**Exercise text**

○ ○ ○ ○ ○ ○ ○

Alexis de Tocqueville's optimistic description of the new American Republic in the 1830s has been uncritically accepted by most scholars. American or otherwise, ever since. Recent examples include Seymour Martin Lipset ("The First New Nation"), Wilbur Zelinsky ("American nationalism has been international in character from the outset") and Liah Greenfeld ("the Ideal Nation") (Zelinsky 1988: 115; Greenfeld 1992: 438). Are these authors, Tocqueville among them, correct in viewing the Uited States as a cosmopolitan civilization based on eighteenth-century liberalism? This chapter argues that they are not. It does so in two unique ways. First, it brings together the disparate historical literature on American Anglo-Saxonism and white Protestant "nativism." Second, it casts this material, which necessarily spans the history of the United States itself, within the purview of recent theories of nationalism.

Ethnicity describes the set of sentiments and actions related to a sense of identification with an ethnic group, or ethnie -- a comunity that believes itself to be of shared ancestry (Francis 1976: 6; Eriksen 1993: 12; A. Smith 1991: 21). Dominant ethnicity refers to the social action of an ethnic community that is politically, economically, or culturally dominant within a nation-state (Doane 1997: 326). Often, the dominant ethnic group furnished the "core" myths, symbols, memories, and homeland maps that gae birth to the modern nation (Smith 1991: 39). In this chapter, I attempt to locate the origin of America's Anglo-Protestant ethnic core, framing the U.S. case within a more general model. The mytho-symbolic cores of ethnic groups are typically created through a break with the parent stock (fission) or through the melting together of the myths of several groups (fusion) (Horowitz 1985: 64-70; Connor 1994: 214-216). Once in place, ethnic groups usually maintain these cores, policing symbolic boundries while admitting new members. New entrants assimilate into the core, transmuting into co-ethnics over time (Barth 1969: 20-25; Francis 1976: 28-31, 93-94).

○ ○ ○ ○ ○ ○ ○

Keep going with the text on American Anglo-Protestant ethnicity, picking up right after its final sentence.

**Entries supplied**
○ ○ ○ ○ ○ ○ ○

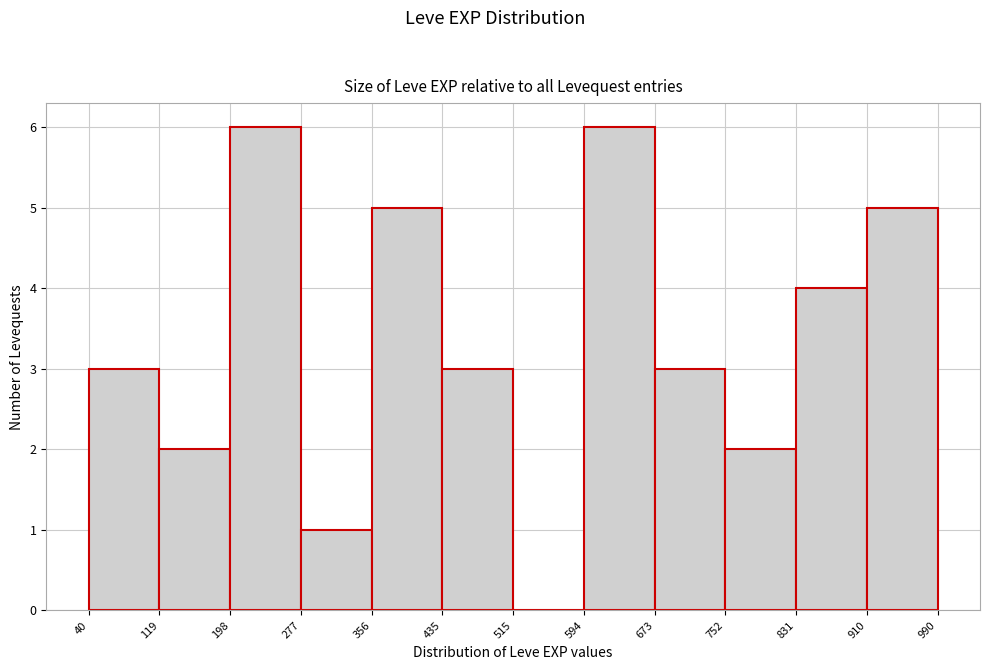

Reading left to right, transcribe this chart: for each bar, give the range it covers on the x-axis and its height. The values are not printed on the chart, so give them approximately, as read against the axis.

40 to 119: 3
119 to 198: 2
198 to 277: 6
277 to 356: 1
356 to 435: 5
435 to 515: 3
515 to 594: 0
594 to 673: 6
673 to 752: 3
752 to 831: 2
831 to 910: 4
910 to 990: 5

○ ○ ○ ○ ○ ○ ○

**Exercise answer**
The "American" ethnic group, for example, emerged through fission from an English Protestant parent stock and used methods of dominant conformity to accrete diverse immigrant populations to its mytho-symbolic core while maintaining ethnic boundries. Similar processes were at work in this era among new groups like the Taiwanese, Afrikaners, Anatolian Turks, and Ulster Protestants. What complicates this otherwise simple picture is (1) the reflexivity of American society represented by its high standard of recordkeeping and (2) the nature of American liberalism, which occasionally presented itself in the form of cosmopolitan rhetoric.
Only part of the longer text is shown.